The worker will use such a count
value for node creation. For a
CLUSTER_SCALE_OUT
action, the worker checks if the policies checked has
left a count
key in the dictionary named deletion
from the action’s
runtime data
attribute. The worker will use such a count
value for
node deletion.
Note that both scale_out
and scale_in
actions will adjust the
desired_capacity
property of the target cluster.
Cluster Policy Bindings¶
Senlin API provides the following action APIs for managing the binding relationship between a cluster and a policy:
policy_attach
: attach a policy to a cluster;policy_detach
: detach a policy from a cluster;policy_update
: update the properties of the binding between a cluster and a policy.
Attaching a Policy to a Cluster¶
Once a policy is attached (bound) to a cluster, it will be enforced when related actions are performed on that cluster, unless the policy is (temporarily) disabled on the cluster.
When attaching a policy to a cluster, the following properties can be specified:
enabled
: a boolean indicating whether the policy should be enabled on the cluster once attached. Default is True. When specified, it will override the default setting for the policy.

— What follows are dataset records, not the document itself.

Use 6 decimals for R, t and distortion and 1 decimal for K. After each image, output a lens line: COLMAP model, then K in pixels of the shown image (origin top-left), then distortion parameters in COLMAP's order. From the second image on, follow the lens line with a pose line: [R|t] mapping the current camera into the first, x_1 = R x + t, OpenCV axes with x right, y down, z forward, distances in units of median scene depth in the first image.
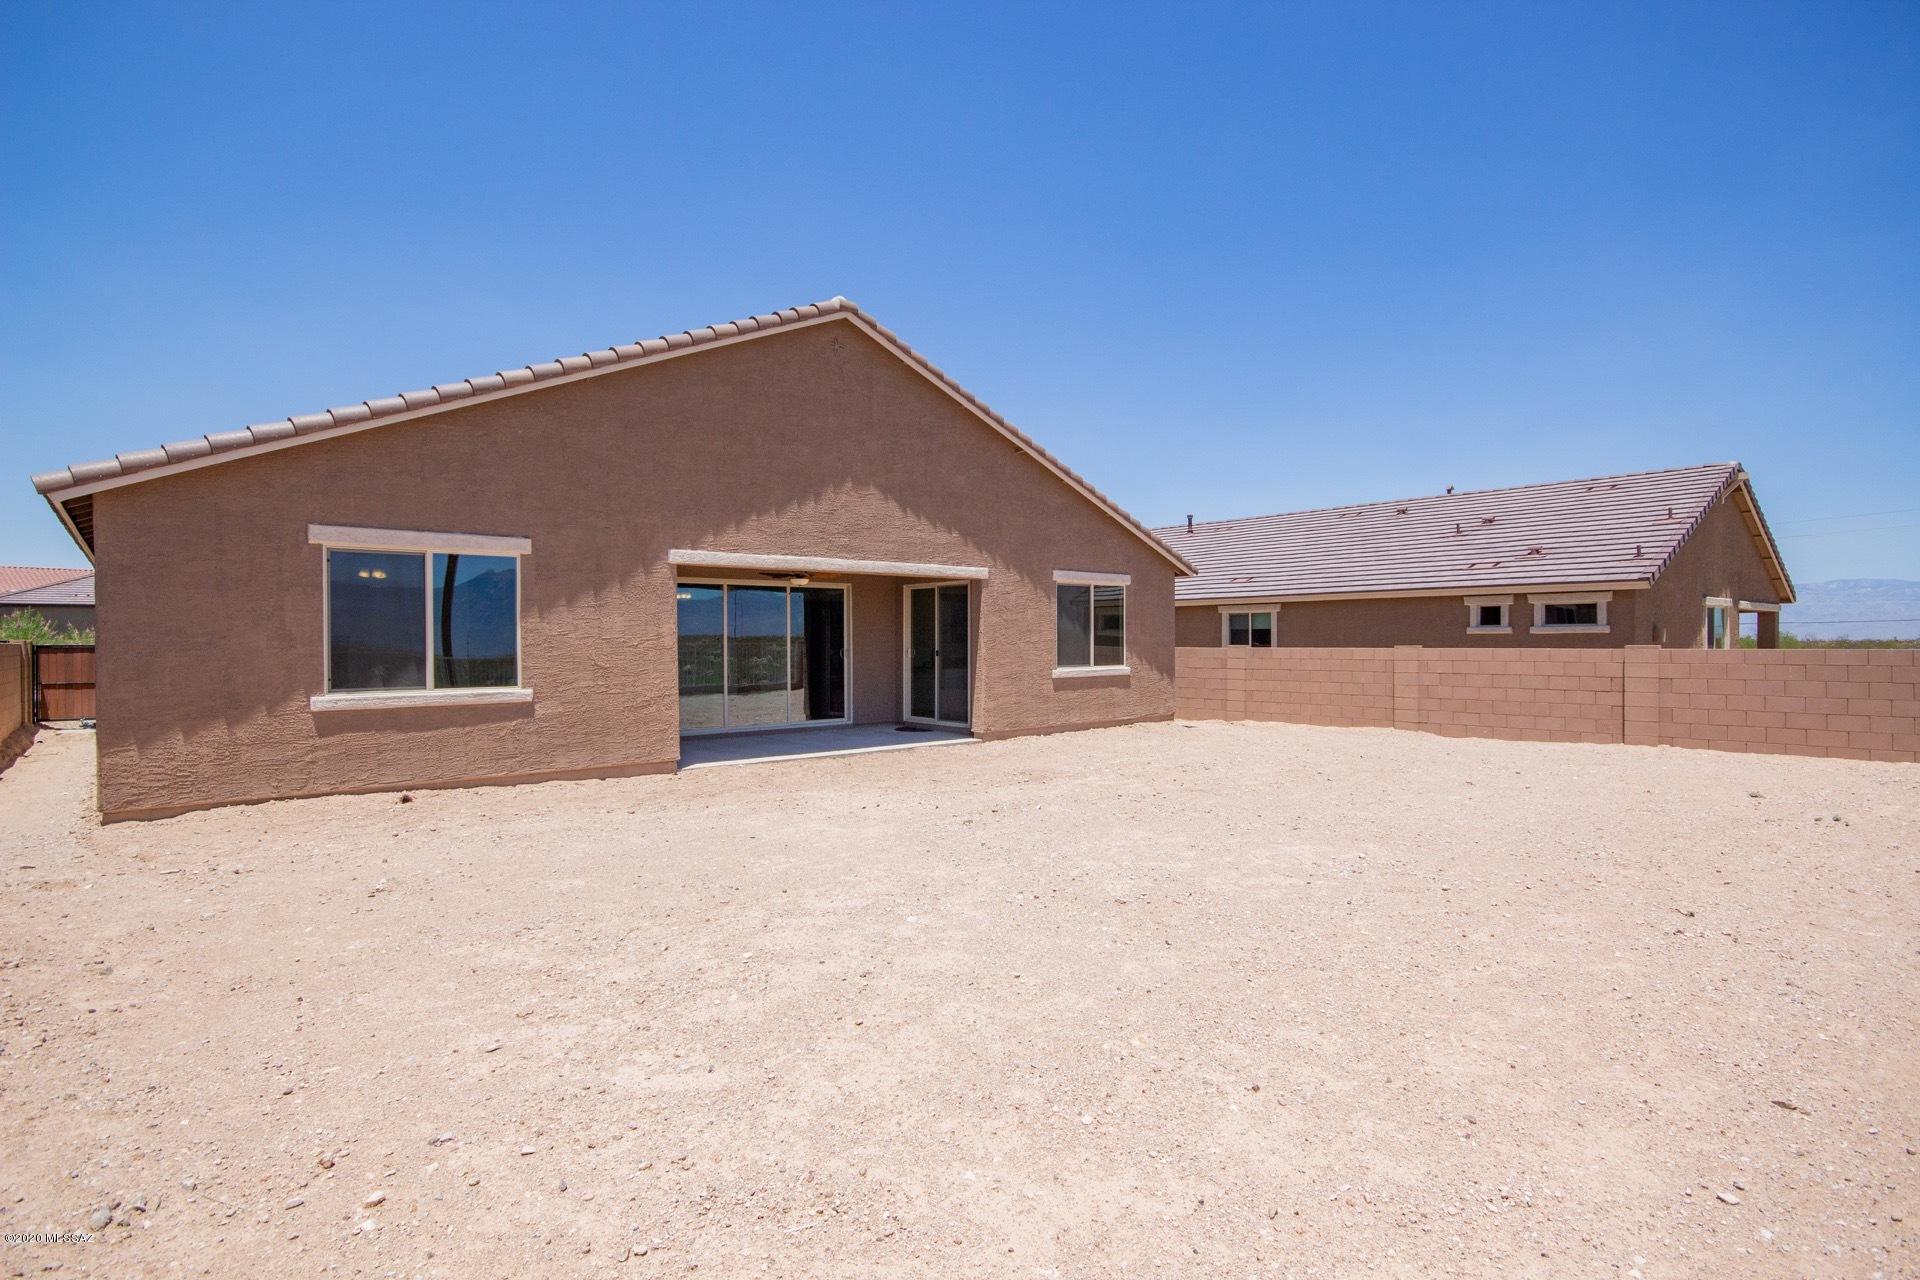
lens RADIAL K [[950.4, 0, 960.0], [0, 950.4, 640.0], [0, 0, 1]] dist [-0.001055, 0.000581]
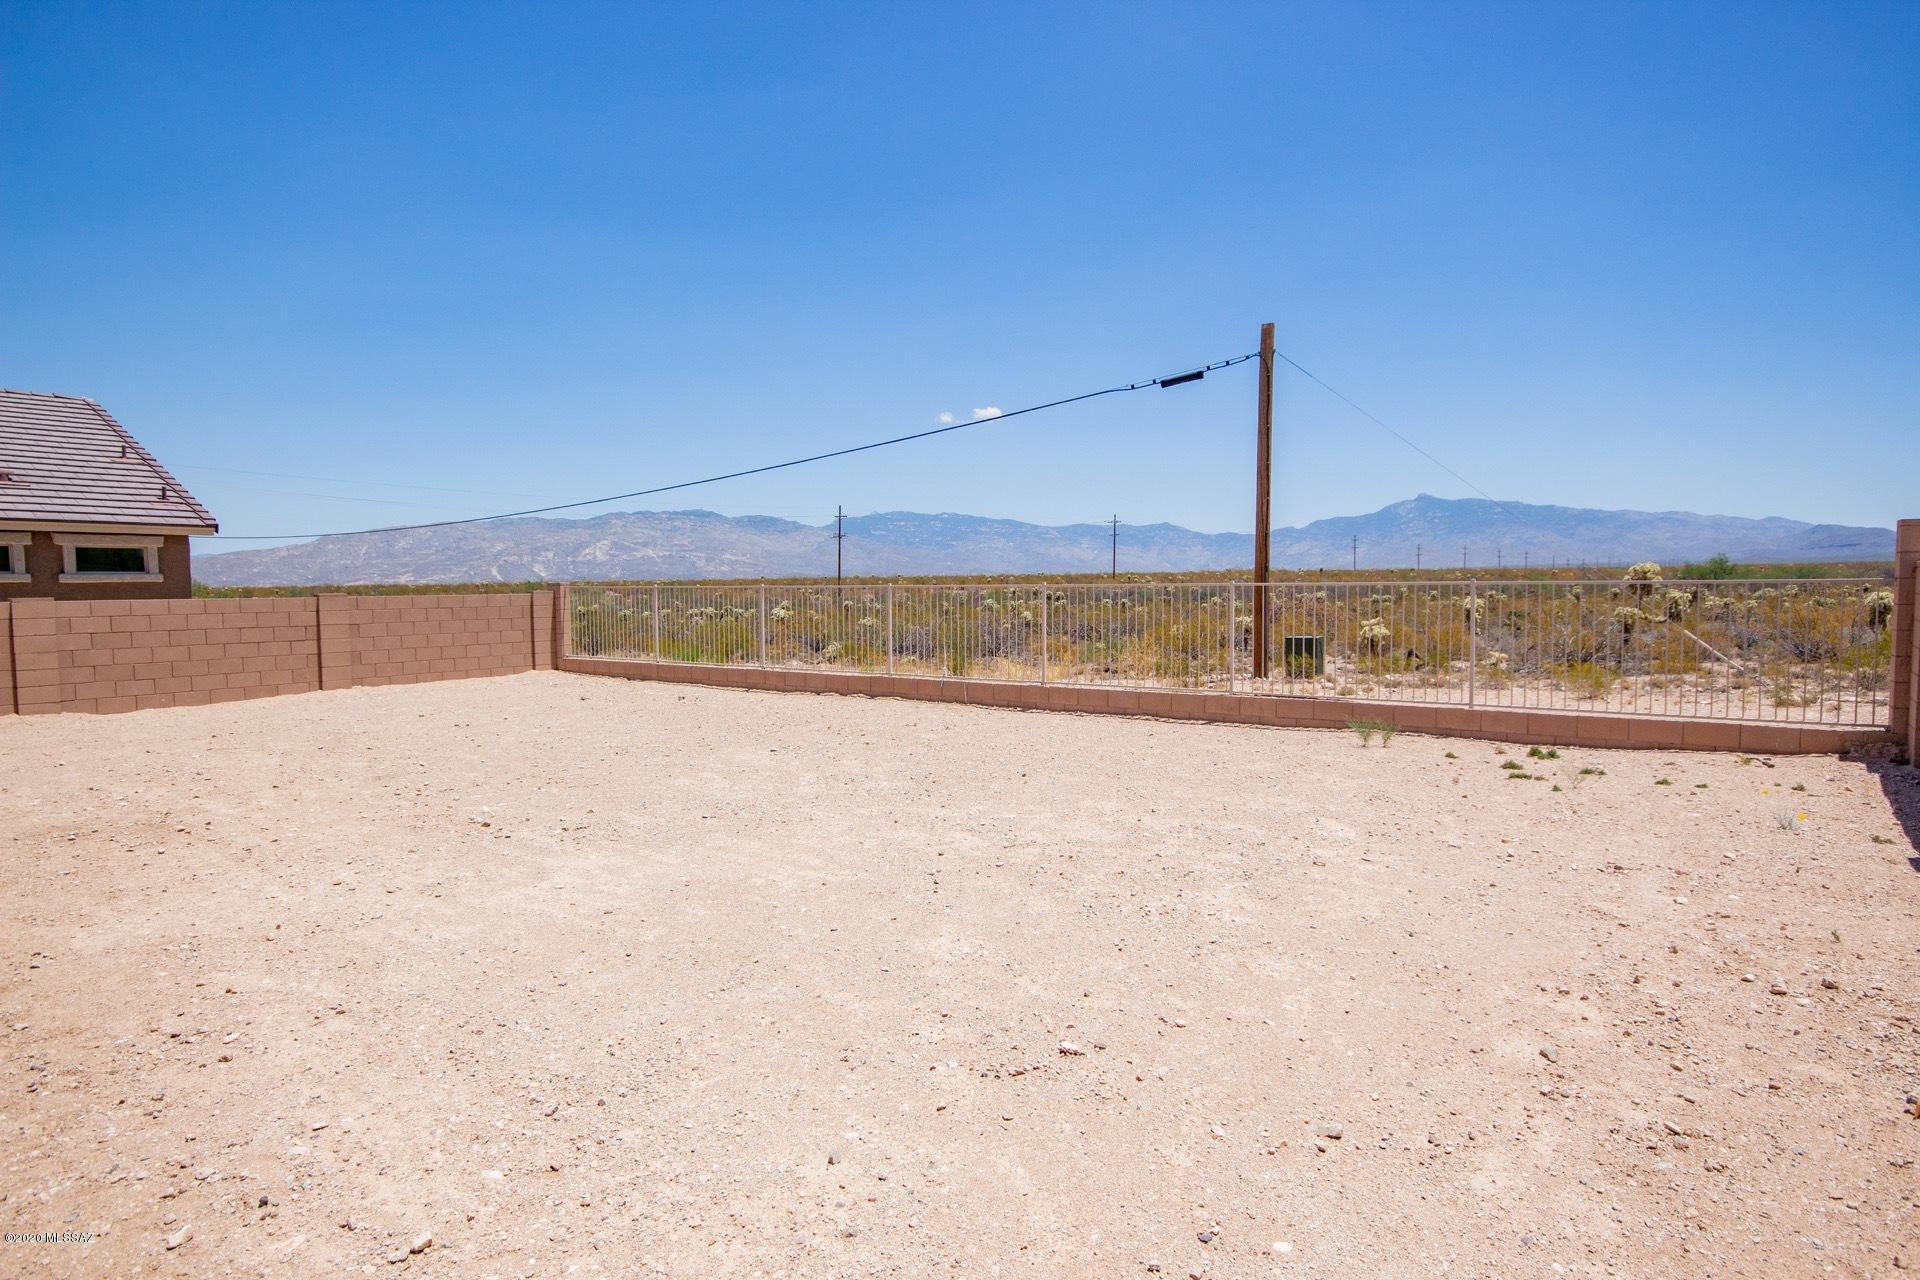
lens RADIAL K [[1048.7, 0, 975.9], [0, 1048.7, 641.8], [0, 0, 1]] dist [0.001495, 0.002357]
pose [[-0.228785, -0.049218, 0.972232, -1.001845], [0.008333, 0.998585, 0.052513, 0.006548], [-0.973441, 0.020116, -0.228051, 1.029288]]
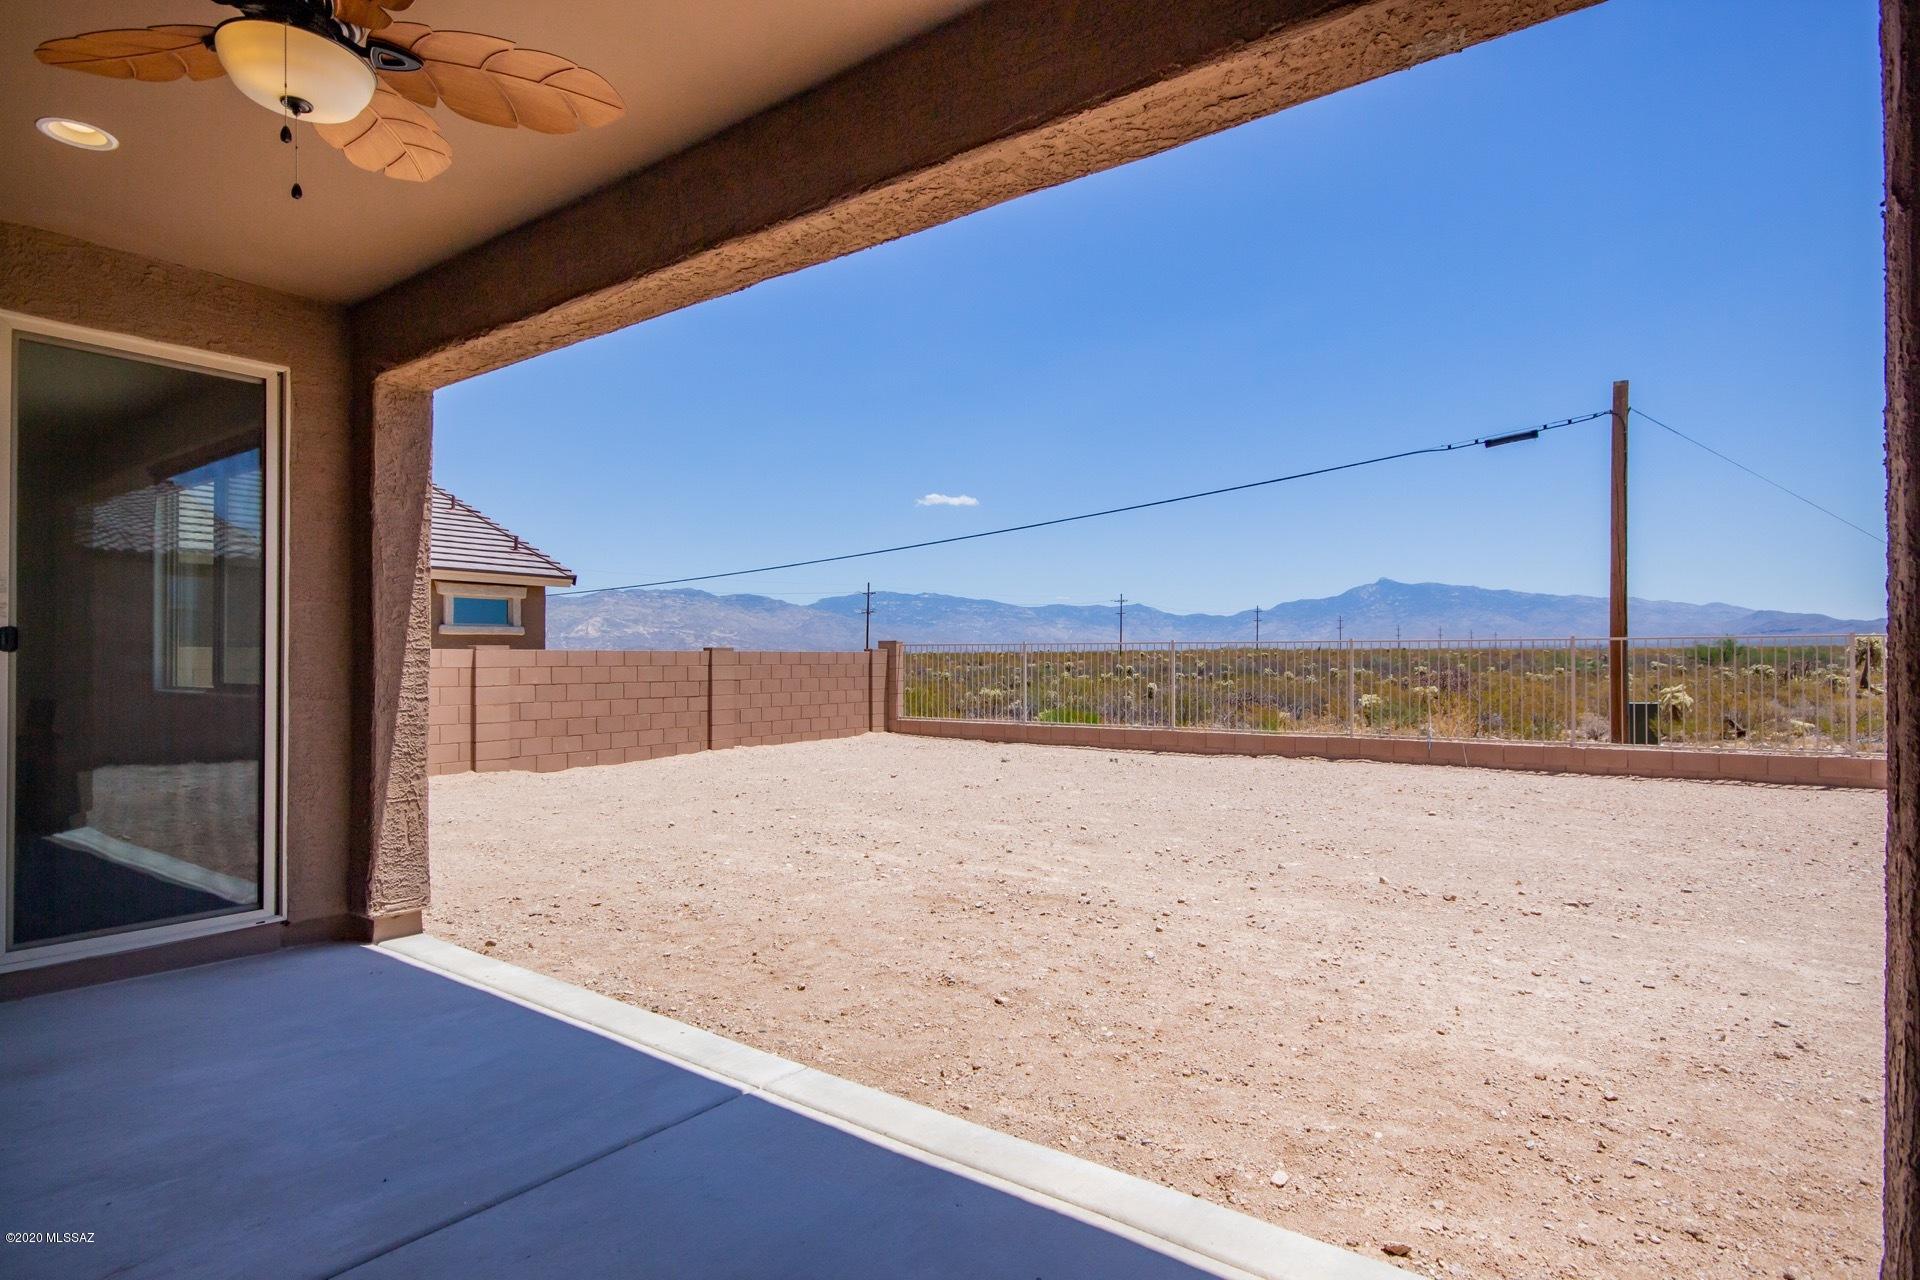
lens RADIAL K [[1014.3, 0, 948.1], [0, 1014.3, 642.4], [0, 0, 1]] dist [0.000729, 0.001036]
pose [[-0.232098, 0.021820, 0.972448, -0.636671], [0.002117, 0.999757, -0.021927, 0.042655], [-0.972690, -0.003030, -0.232088, 1.809293]]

Upon receiving the policy_attach
request, the Senlin engine will perform
some validations then translate the request into a CLUSTER_ATTACH_POLICY
action and queue the action for execution. The action’s UUID is then returned
to Senlin API and finally the requestor.
When the engine executes the action, it will try find if the policy is already attached to the cluster. This checking was not done previously because the engine must ensure that the cluster has been locked before this checking, or else there might be race conditions.

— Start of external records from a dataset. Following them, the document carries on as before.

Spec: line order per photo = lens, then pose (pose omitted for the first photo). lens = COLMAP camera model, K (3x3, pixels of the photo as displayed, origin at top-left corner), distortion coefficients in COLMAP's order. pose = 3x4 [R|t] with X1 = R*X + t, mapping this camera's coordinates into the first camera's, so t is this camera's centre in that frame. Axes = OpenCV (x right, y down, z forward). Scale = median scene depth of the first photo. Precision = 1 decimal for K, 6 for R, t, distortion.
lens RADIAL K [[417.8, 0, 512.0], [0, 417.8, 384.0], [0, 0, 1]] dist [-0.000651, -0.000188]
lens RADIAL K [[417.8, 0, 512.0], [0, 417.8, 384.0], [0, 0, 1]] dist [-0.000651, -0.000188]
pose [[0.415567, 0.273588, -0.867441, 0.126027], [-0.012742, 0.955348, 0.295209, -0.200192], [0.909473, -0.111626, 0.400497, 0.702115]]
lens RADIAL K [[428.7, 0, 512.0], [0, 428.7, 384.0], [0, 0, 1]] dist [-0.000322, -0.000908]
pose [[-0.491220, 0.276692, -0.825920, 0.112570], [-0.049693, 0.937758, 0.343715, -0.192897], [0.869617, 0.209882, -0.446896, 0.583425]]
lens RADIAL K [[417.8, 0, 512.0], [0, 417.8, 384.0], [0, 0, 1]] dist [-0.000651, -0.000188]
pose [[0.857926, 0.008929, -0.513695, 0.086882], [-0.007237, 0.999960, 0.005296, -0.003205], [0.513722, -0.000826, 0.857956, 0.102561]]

The engine calls the policy’s attach
method when attaching the policy and
record the binding into database if the attach
method returns a positive
response.
Currently, Senlin does not allow two policies of the same type to be attached to the same cluster. This constraint may be relaxed in future, but for now, it is checked and enforced before a policy gets attached to a cluster.
Policies attached to a cluster are cached at the target cluster as part of its
runtime rt
data structure. This is an optimization regarding DB queries.

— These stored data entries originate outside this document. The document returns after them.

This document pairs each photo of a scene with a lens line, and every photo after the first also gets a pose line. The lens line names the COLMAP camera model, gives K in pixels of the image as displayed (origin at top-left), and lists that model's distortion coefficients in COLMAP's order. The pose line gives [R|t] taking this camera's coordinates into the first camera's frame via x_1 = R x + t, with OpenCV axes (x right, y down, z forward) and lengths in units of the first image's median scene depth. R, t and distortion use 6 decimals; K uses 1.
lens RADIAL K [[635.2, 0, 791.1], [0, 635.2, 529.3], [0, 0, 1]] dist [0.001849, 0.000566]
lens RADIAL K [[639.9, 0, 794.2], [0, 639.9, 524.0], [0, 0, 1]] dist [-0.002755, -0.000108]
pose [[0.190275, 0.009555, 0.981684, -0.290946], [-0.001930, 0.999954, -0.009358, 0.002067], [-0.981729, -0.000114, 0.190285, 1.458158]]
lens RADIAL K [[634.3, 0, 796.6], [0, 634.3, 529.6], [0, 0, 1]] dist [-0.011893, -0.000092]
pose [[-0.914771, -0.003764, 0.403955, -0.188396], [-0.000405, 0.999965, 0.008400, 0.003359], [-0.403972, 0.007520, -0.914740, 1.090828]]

Detaching a Policy from a Cluster¶
Once a policy is attached to a cluster, it can be detached from the cluster at
user’s request. The only parameter required for the policy_detach
action
API is policy_id
, which can be the UUID, the name or the short ID of the
policy.
Upon receiving a policy_detach
request, the Senlin engine will perform
some validations then translate the request into a CLUSTER_DETACH_POLICY
action and queue the action for execution. The action’s UUID is then returned
to Senlin API and finally the requestor.
When the Senlin engine executes the CLUSTER_DETACH_POLICY
action, it will
try find if the policy is already attached to the cluster. This checking was
not done previously because the engine must ensure that the cluster has been
locked before this checking, or else there might be race conditions.
The engine calls the policy’s detach
method when detaching the policy from
the cluster and then removes the binding record from database if the
detach
method returns a True value.
Policies attached to a cluster are cached at the target cluster as part of its
runtime rt
data structure. This is an optimization regarding DB queries.
The CLUSTER_DETACH_POLICY
action will invalidate the cache when detaching
a policy from a cluster.
Updating a Policy on a Cluster¶
When a policy is attached to a cluster, there are some properties pertaining to the binding. These properties can be updated as long as the policy is still attached to the cluster. The properties that can be updated include:
enabled
: a boolean value indicating whether the policy should be enabled or disabled. There are cases where some policies have to be temporarily disabled when other manual operations going on.
Upon receiving the policy_update
request, Senlin API performs some basic
validations on the parameters passed.
Senlin engine translates the policy_update
request into an action
CLUSTER_UPDATE_POLICY
and queue it for execution. The UUID of the action
is then returned to Senlin API and eventually the requestor.
During execution of the CLUSTER_UPDATE_POLICY
action, Senlin engine
simply updates the binding record in the database and returns.